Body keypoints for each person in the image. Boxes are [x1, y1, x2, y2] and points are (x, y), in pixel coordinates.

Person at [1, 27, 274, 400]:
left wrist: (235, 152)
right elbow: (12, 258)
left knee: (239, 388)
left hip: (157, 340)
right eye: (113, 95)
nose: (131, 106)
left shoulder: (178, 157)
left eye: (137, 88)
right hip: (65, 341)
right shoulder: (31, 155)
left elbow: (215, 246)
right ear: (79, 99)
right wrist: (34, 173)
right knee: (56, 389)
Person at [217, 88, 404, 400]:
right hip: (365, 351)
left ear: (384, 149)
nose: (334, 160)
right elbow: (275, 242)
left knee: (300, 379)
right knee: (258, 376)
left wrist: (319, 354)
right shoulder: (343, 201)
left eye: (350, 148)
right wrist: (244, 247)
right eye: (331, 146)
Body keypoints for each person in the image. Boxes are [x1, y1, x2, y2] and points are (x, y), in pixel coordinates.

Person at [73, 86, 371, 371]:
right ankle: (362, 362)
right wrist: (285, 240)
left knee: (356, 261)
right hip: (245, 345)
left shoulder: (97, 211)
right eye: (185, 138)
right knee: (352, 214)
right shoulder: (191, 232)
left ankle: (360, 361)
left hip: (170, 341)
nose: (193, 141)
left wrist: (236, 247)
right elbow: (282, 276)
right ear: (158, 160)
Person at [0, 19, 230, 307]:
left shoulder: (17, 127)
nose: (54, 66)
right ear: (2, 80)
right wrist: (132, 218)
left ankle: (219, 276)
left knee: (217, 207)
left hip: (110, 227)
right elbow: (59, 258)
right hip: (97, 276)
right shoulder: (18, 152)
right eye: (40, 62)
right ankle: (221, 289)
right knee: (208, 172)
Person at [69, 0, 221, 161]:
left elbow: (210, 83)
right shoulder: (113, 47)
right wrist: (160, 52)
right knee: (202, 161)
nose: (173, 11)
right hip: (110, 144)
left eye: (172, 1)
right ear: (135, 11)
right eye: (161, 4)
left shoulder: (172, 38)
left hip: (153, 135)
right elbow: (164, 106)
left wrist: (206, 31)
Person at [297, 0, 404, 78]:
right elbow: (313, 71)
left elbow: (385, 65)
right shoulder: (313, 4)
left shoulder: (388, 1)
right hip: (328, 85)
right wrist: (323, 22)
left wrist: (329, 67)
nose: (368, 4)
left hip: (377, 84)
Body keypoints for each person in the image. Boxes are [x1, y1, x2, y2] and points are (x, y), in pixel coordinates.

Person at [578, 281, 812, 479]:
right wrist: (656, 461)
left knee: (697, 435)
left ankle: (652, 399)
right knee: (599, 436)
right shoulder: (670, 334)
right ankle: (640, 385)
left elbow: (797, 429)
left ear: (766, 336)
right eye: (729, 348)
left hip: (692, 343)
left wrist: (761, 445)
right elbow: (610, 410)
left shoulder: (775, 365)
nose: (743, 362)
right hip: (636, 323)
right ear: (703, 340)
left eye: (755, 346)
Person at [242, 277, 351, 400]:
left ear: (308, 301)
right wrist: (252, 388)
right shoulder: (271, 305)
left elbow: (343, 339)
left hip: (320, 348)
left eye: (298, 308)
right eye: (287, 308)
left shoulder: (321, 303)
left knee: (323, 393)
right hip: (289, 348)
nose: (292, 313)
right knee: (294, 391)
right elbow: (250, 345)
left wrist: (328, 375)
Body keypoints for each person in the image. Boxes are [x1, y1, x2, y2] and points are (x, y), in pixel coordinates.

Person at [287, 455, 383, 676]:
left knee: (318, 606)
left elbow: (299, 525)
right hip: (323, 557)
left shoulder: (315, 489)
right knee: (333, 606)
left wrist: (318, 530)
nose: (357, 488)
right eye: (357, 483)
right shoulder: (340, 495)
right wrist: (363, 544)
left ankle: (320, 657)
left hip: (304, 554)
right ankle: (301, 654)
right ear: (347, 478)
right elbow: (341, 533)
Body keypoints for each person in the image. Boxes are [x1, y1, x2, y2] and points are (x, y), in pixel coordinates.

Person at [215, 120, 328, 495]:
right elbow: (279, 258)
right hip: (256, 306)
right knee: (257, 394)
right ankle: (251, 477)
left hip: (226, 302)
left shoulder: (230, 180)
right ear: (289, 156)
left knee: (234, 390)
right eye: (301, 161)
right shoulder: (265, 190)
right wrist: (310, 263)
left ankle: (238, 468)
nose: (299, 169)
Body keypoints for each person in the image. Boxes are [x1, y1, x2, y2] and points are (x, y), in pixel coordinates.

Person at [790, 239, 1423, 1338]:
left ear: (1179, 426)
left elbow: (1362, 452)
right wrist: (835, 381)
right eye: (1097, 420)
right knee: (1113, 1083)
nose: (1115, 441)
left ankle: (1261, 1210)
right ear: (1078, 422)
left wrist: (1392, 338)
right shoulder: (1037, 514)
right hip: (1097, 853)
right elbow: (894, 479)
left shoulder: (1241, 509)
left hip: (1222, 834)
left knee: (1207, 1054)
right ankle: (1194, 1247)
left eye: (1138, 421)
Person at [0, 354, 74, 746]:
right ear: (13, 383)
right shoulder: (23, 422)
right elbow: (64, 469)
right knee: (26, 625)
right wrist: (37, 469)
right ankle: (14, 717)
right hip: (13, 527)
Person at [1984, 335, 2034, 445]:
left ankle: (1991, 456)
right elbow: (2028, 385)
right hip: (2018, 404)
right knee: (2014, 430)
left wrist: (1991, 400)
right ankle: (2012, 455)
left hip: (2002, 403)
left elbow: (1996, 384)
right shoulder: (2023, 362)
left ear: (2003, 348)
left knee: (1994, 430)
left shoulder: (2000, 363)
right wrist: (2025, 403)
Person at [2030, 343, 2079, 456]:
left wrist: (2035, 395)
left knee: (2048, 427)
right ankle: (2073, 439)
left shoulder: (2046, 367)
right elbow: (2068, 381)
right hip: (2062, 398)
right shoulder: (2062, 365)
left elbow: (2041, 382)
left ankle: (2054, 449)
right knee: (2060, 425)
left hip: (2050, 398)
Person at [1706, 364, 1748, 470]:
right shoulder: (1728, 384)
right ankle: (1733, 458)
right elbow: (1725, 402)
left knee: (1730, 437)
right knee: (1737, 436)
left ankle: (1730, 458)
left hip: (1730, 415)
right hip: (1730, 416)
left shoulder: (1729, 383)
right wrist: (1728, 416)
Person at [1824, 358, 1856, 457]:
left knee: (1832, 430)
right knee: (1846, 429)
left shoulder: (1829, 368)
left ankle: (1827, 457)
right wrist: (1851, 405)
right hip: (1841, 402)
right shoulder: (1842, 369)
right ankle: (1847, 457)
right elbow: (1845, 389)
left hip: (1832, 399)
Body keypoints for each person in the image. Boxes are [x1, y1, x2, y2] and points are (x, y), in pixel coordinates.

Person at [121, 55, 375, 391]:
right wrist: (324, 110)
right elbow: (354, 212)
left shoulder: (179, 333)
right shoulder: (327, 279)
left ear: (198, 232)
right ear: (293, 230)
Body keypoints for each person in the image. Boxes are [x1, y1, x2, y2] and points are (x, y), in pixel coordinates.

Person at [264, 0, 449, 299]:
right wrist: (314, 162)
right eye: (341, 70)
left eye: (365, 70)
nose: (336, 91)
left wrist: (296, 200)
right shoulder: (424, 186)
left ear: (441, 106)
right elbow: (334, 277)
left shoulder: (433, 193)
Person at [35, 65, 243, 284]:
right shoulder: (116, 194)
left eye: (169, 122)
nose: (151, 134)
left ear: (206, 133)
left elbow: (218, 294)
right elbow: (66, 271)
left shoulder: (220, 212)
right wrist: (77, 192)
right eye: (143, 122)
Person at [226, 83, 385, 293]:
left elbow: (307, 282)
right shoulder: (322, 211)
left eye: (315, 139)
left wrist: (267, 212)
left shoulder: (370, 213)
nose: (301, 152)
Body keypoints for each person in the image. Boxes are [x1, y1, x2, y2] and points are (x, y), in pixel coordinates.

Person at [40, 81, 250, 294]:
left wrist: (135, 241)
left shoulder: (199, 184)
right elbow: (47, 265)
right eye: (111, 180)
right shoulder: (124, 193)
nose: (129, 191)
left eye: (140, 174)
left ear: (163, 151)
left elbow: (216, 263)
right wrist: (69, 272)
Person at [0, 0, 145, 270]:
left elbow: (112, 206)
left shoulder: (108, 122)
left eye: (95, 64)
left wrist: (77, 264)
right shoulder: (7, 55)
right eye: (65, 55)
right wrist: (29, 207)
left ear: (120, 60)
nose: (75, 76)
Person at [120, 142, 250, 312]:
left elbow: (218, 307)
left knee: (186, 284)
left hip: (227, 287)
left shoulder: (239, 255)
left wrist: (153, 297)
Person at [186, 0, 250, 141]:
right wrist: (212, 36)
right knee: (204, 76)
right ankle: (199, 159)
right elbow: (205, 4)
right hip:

::::::

Work request
Starting with the first line above and ending with the line that holds "nose: (173, 11)", restate each line word for word and add nothing else.

Reply to the exercise
Body keypoints for each person in the image. Boxes are [x1, y1, x2, y2] and points are (x, y), in pixel coordinates.

Person at [1, 27, 274, 400]:
left wrist: (235, 152)
right elbow: (12, 258)
left knee: (239, 388)
left hip: (157, 340)
right eye: (113, 95)
nose: (131, 106)
left shoulder: (178, 157)
left eye: (137, 88)
right hip: (65, 341)
right shoulder: (31, 155)
left elbow: (215, 246)
right ear: (79, 99)
right wrist: (34, 173)
right knee: (56, 389)
Person at [217, 88, 404, 400]:
right hip: (365, 351)
left ear: (384, 149)
nose: (334, 160)
right elbow: (275, 242)
left knee: (300, 379)
right knee: (258, 376)
left wrist: (319, 354)
right shoulder: (343, 201)
left eye: (350, 148)
right wrist: (244, 247)
right eye: (331, 146)
Body keypoints for each person in the image. Boxes are [x1, y1, x2, y2] and points are (x, y), in pixel coordinates.

Person at [73, 86, 371, 371]:
right ankle: (362, 362)
right wrist: (285, 240)
left knee: (356, 261)
right hip: (245, 345)
left shoulder: (97, 211)
right eye: (185, 138)
right knee: (352, 214)
right shoulder: (191, 232)
left ankle: (360, 361)
left hip: (170, 341)
nose: (193, 141)
left wrist: (236, 247)
right elbow: (282, 276)
right ear: (158, 160)
Person at [0, 19, 230, 307]:
left shoulder: (17, 127)
nose: (54, 66)
right ear: (2, 80)
right wrist: (132, 218)
left ankle: (219, 276)
left knee: (217, 207)
left hip: (110, 227)
right elbow: (59, 258)
right hip: (97, 276)
right shoulder: (18, 152)
right eye: (40, 62)
right ankle: (221, 289)
right knee: (208, 172)
Person at [69, 0, 221, 161]:
left elbow: (210, 83)
right shoulder: (113, 47)
right wrist: (160, 52)
right knee: (202, 161)
nose: (173, 11)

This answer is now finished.